Other Group A directors include Linda E. Miller (term expiring 2015), Daryl R. Schaller (term expiring 2015) and Gary Gradinger (2014). The remaining Group B directors are Michael Braude (2015), Mr. Newkirk (2014) and Ms. Seaberg (2014).
When the annual meeting does reconvene, Ms. Seaberg and Mr. Cray said they intend to vote their shares of preferred stock in favor of Mr. Cray and another Group B nominee they will nominate, and will not vote their shares in favor of John Byom, who is the Group B nominee nominated by the company’s board of directors. Ms. Seaberg and Mr. Cray also said they intend to vote their shares of common stock, and to solicit proxies from other holders of common stock, to vote in favor of a nominee they will nominate at the 2013 annual meeting, and will not vote in favor of John Spiers, who is the Group A nominee nominated by the company’s board of directors.
A trust controlled by Mr. Cray owns 2.6 million shares of MGP Ingredients common stock, or just under 15% of the outstanding common stock.
MGPI said its board of directors is assessing the decision by the preferred stockholders to refuse to be present at the annual meeting, which will now be scheduled for a later date.

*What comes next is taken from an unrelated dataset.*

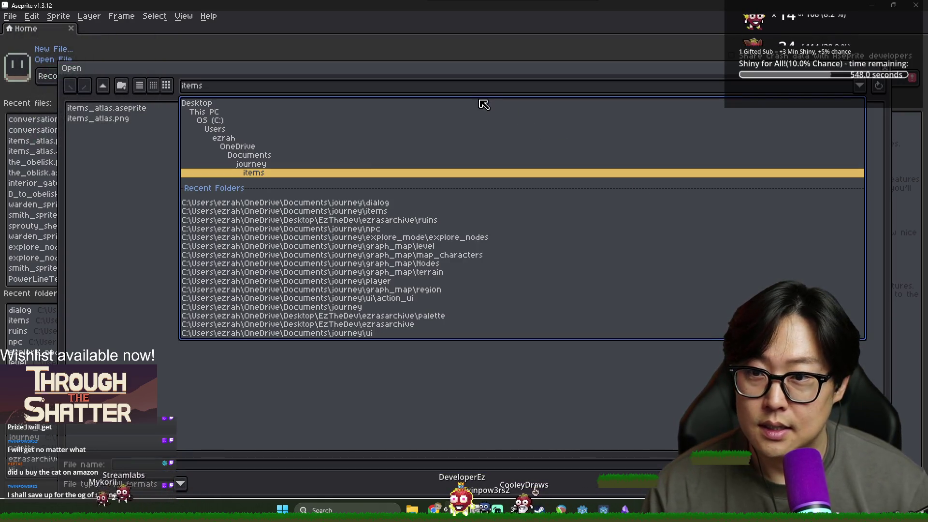
pyautogui.click(396, 238)
pyautogui.click(105, 87)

“The company’s executive management is implementing a business strategy of product and service leadership within a narrow segment of customers in the consumer packaged goods industry,” MGPI said. “This strategy has involved repositioning the company’s assets and product offerings into higher margin products and away from raw material price volatility. Specifically, the company’s alcohol resources are focused on distilled beverages and higher value custom formulations for industrial applications. The company’s food ingredient resources are focused on new product innovations, including taste, texture, function and nutritional health and wellness.”